Das Demokratiekonzept geht weit darüber hinaus. Dem Wesen nach realisiert es bereits ein „Absterben des Staates“, wie das die Klassiker der Arbeiterbewegung des 19. Jahrhunderts als Folge einer siegreichen Revolution der Arbeiterklasse ansahen. Aus dieser Sicht betrachtet, wäre meine Variante eine Vorstufe des Demokratiekonzeptes. Der Unterschied läge im prinzipiell anderen Herangehen an die Finanzierung des Staates.
Die Ziele unterscheiden sich nicht.
Verfolgt man den Gedanken der Vorstufigkeit meiner „... Gesellschaftsalternative“ weiter, wäre eine Kombination denkbar. Dazu müsste lediglich die heutige „Mehrwertsteuer“ in die „Konsumsteuer“ überführt und die übrigen Vorstellungen der „... Gesellschaftsalternative“ zunächst verwirklicht werden. Sie wäre der erste Schritt. Danach könnte die vom Demokratiekonzept angestrebte Regionalisierung in Angriff genommen und damit der Staat noch wesentlich verkleinert werden. Die gesellschaftliche Praxis wird dann darüber befinden, ob die gestaffelte „Konsumsteuer“ oder „20 % Einkommensteuer“ dann zur weiteren Finanzierung des Staates genutzt werden (vielleicht auch eine Kombination). Verfassungsfragen, EU ja oder nein und andere Einzelheiten im „Demokratiekonzept“, ergäben sich ebenfalls aus der gesellschaftlichen Praxis.
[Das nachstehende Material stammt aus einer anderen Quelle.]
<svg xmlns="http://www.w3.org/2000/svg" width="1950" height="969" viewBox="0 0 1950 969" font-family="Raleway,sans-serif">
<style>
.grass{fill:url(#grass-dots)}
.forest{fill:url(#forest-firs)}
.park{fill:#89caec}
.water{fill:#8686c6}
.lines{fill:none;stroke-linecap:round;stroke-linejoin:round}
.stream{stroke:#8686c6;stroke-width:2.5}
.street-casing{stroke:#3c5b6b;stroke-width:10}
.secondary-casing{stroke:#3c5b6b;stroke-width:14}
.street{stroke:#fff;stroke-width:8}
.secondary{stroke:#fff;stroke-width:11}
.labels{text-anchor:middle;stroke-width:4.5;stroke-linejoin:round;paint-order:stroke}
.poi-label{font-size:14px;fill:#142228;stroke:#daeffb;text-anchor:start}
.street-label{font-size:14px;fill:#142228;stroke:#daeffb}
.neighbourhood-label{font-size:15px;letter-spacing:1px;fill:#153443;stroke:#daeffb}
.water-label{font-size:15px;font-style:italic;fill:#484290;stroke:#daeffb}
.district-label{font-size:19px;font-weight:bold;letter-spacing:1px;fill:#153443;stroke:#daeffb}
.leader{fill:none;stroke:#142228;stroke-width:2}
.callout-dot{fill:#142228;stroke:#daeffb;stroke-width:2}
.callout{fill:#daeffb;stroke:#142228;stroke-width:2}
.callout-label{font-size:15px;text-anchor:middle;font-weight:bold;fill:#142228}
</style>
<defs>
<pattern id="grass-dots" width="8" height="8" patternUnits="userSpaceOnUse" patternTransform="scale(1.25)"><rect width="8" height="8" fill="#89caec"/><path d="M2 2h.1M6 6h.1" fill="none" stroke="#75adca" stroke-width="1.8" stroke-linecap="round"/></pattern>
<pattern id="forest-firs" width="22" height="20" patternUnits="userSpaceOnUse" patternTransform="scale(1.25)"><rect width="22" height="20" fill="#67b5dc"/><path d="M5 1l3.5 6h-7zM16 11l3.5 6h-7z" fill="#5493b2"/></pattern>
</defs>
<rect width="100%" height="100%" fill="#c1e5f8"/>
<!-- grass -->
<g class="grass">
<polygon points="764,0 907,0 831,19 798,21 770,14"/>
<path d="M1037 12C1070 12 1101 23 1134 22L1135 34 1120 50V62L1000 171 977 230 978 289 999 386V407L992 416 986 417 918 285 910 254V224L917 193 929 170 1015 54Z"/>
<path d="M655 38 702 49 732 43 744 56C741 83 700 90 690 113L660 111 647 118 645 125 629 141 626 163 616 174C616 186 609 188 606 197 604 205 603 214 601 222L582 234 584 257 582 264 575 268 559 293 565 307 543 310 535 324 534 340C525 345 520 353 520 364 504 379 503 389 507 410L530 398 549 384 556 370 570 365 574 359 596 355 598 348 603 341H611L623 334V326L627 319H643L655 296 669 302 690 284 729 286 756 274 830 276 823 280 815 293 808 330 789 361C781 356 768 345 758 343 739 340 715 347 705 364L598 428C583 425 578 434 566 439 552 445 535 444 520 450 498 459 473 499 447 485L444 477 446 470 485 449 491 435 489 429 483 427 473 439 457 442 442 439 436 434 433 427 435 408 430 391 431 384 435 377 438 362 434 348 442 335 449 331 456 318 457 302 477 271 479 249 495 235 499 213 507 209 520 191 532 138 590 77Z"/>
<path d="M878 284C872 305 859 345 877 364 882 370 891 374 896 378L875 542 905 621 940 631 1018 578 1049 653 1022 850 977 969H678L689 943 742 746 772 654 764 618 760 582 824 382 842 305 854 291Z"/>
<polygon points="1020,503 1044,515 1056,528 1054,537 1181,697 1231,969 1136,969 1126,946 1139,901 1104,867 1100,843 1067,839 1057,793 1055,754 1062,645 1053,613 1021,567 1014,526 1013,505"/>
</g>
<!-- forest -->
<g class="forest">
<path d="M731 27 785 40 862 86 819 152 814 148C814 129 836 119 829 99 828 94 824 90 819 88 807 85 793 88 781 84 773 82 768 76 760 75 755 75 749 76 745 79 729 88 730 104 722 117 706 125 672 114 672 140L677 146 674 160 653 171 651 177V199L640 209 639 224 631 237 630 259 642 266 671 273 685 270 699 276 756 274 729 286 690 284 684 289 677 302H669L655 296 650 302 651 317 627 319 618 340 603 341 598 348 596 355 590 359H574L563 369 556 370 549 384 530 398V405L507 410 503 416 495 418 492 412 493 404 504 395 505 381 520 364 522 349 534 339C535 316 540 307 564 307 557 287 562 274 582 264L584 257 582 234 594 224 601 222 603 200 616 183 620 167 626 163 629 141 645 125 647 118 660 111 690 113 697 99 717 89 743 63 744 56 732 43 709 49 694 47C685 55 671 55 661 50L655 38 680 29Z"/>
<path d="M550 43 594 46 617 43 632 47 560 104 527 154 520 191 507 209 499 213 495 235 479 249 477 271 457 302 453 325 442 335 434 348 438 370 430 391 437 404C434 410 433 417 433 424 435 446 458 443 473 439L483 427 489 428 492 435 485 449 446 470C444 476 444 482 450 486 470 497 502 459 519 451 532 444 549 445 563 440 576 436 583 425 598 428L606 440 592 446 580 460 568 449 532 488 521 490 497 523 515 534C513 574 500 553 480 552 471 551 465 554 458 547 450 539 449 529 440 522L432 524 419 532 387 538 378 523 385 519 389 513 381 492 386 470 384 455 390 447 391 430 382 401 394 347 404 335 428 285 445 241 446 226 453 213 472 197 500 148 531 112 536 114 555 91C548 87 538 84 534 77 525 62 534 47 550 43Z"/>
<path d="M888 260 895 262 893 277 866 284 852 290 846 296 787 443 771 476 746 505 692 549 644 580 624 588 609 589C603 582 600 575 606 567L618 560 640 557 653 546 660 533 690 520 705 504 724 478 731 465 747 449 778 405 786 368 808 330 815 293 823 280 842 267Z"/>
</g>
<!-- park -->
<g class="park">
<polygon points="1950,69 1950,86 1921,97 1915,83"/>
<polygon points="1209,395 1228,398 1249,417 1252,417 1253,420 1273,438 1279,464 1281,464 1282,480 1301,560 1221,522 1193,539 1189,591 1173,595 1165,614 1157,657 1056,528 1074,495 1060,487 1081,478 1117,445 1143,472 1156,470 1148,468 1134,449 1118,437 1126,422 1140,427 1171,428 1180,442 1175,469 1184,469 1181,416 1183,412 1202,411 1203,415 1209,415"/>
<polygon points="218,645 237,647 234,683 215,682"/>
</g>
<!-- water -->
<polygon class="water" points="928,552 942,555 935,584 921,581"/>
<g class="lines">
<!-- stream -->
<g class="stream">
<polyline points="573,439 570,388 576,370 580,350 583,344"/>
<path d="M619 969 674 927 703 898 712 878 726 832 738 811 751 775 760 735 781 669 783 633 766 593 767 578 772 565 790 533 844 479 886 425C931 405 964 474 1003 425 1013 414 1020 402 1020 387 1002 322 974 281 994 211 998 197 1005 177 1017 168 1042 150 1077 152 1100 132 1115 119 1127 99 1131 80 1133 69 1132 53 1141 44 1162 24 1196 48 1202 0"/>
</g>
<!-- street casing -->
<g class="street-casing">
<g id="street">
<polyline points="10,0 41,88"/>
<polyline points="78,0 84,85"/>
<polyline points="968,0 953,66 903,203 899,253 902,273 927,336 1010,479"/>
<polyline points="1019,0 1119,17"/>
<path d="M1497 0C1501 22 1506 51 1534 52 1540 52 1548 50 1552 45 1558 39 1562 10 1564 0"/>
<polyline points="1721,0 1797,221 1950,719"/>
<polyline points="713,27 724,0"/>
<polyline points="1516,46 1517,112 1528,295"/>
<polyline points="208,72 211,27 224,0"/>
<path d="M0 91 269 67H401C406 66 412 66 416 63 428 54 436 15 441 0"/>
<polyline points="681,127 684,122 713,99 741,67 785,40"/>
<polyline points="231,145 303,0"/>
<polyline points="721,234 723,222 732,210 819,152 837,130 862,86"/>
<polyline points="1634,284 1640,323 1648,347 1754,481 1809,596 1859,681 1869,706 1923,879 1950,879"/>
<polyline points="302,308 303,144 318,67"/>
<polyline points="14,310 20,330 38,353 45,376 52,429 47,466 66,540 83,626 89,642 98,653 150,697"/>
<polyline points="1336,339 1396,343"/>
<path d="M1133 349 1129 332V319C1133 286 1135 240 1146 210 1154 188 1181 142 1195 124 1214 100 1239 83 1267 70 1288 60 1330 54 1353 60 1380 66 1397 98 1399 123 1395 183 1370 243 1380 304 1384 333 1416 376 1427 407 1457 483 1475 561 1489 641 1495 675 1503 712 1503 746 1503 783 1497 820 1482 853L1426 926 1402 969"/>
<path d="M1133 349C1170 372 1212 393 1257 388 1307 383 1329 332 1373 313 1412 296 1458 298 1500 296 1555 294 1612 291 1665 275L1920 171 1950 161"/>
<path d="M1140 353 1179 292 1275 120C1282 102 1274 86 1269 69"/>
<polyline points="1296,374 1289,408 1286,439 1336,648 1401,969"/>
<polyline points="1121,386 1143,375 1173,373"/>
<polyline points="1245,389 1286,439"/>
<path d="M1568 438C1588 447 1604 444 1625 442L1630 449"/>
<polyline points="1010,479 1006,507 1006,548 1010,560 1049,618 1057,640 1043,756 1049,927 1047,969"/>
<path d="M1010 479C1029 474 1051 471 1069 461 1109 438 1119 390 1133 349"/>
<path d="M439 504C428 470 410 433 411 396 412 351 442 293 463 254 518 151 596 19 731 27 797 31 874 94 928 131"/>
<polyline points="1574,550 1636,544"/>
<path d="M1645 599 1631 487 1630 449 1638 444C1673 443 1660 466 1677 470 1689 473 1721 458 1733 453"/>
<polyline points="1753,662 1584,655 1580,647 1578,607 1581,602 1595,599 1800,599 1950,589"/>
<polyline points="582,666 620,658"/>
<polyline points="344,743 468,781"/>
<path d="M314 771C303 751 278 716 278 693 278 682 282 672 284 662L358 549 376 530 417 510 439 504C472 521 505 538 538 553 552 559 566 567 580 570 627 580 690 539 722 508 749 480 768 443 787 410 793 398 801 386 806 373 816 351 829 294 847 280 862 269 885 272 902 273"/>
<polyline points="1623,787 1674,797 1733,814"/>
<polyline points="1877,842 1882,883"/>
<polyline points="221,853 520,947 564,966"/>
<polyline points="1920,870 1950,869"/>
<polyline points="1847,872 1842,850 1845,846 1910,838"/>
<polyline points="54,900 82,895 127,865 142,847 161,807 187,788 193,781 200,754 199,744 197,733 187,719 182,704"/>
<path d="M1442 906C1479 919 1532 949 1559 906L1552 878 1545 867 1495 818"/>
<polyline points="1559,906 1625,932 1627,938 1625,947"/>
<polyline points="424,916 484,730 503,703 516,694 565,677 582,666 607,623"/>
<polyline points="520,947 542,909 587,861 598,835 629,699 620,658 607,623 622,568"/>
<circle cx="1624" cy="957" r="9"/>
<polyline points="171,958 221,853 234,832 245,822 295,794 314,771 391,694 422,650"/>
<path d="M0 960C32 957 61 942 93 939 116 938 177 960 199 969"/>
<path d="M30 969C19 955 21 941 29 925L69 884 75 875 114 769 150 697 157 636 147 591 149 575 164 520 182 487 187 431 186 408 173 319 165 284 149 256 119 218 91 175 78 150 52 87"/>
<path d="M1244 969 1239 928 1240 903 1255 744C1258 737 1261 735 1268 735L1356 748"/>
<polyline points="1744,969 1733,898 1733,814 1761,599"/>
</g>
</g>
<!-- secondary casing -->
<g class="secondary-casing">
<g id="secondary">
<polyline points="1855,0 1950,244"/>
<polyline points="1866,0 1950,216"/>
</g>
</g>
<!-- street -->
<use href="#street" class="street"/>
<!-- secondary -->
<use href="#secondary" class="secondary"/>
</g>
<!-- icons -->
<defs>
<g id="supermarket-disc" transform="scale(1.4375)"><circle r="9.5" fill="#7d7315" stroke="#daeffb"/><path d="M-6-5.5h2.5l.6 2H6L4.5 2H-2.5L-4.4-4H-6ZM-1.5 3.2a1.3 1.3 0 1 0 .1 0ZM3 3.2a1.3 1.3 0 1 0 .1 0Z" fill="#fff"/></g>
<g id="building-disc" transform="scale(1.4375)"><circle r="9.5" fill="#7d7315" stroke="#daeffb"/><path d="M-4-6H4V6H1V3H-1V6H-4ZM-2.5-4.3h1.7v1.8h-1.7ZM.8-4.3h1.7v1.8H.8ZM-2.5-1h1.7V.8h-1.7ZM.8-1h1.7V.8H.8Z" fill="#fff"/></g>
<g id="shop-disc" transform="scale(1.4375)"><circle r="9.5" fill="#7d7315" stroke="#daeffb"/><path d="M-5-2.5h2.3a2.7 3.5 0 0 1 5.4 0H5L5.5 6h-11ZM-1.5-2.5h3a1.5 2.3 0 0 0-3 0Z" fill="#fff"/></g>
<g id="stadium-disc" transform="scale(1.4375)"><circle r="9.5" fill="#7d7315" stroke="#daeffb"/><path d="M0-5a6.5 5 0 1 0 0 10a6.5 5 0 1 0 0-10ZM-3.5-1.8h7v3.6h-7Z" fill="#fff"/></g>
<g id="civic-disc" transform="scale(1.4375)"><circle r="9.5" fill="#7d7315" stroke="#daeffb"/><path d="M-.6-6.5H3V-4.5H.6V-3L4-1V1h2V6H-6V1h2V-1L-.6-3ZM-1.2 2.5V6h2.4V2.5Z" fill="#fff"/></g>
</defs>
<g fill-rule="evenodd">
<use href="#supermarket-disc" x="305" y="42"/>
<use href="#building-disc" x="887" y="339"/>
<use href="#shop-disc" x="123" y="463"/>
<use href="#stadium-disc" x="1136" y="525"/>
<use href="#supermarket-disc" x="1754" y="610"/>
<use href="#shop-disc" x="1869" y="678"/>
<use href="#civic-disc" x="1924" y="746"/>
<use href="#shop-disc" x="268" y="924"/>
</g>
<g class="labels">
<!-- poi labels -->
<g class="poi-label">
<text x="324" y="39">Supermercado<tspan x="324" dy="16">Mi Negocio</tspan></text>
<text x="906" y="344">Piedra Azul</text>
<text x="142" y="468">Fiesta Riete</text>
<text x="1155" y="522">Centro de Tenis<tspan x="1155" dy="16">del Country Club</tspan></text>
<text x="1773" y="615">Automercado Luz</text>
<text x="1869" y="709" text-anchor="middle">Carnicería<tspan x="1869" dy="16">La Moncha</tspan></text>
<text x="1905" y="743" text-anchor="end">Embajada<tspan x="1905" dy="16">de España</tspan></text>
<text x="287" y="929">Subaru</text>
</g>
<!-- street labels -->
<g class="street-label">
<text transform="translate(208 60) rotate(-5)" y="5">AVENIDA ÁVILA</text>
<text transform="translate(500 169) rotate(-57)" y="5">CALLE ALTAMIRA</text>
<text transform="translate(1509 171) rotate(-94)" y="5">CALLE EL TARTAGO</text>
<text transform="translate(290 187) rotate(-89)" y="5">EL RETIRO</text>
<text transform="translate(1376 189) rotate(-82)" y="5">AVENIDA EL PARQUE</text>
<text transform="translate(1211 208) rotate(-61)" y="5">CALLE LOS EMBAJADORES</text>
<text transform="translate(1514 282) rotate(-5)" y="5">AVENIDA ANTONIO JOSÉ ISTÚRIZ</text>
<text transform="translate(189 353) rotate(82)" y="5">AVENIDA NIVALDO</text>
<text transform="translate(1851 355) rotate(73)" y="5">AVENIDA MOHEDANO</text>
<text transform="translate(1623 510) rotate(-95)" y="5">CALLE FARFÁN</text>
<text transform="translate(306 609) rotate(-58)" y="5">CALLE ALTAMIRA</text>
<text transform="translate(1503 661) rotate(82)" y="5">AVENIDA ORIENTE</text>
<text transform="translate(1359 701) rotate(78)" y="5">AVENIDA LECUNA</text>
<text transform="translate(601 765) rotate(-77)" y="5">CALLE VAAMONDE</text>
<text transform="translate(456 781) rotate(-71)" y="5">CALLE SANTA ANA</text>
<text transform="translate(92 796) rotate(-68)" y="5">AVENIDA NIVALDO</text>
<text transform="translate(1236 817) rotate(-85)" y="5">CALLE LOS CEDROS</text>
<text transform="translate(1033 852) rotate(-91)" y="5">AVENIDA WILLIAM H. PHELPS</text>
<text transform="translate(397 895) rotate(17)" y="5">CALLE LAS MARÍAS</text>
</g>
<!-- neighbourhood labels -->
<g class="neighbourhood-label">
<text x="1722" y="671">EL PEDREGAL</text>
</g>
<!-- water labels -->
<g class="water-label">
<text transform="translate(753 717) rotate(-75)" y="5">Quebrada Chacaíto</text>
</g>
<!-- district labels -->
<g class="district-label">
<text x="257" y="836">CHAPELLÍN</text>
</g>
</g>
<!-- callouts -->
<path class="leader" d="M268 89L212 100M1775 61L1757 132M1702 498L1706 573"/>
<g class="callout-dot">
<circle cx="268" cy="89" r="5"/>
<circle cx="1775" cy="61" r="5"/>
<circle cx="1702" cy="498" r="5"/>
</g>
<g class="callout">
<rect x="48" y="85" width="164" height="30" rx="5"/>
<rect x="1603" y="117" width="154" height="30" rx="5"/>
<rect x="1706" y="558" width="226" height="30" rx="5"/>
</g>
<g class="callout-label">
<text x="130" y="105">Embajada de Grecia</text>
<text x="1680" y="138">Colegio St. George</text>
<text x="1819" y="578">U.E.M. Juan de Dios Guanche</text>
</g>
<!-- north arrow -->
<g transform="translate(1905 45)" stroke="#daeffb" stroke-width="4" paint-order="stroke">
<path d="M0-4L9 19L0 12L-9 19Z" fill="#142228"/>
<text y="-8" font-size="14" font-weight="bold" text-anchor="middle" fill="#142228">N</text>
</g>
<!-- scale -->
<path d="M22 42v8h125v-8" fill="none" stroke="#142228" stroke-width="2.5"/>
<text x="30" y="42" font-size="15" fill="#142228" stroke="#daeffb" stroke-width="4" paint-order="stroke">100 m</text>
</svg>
Die Vorteil meiner Gesellschaftsalternative sehe ich darin, dass sie mit sozialer Absicherung, Steuergerechtigkeit und dem System von Grundsicherung – Mindestlohn – Maximallohn dem Menschen von Beginn an eine bessere Würdigung seiner Leistungen vermitteln könnte. Sichtbar würde die Schere zwischen Arm und Reich zu gehen. Das würde der Aktivierung von Menschen zur Durchsetzung dieser Forderungen nützen. Das wird sehr nötig sein. Denn die heutigen Zustände sind nicht zufällig. Sie sind das Ergebnis des Wirkens von etwa 5 % der Menschen zur Erringung und Sicherung ihrer Herrschaft über den „Rest“ der Bevölkerung. Ihrer schon lang andauernden Erfahrung in der Unterdrückung und Verführung aller übrigen Menschen kann nur mit einer großen Volksbewegung mit ständig zunehmenden Kraft entgegen getreten werden.
Aufklärung über wahre Herrschaftsverhältnisse, Erarbeitung einer Strategie, Organisation der Volksmassen sind die ständigen Aufgaben bei der Veränderung der Gesellschaft. Wie das zu gewährleisten wäre, darüber findet sich im Demokratiekonzept kein Wort. Aber es geht nicht ohne dem. Und diesem Zweck dienen die Maßnahmen in der Gesellschaftsalternative.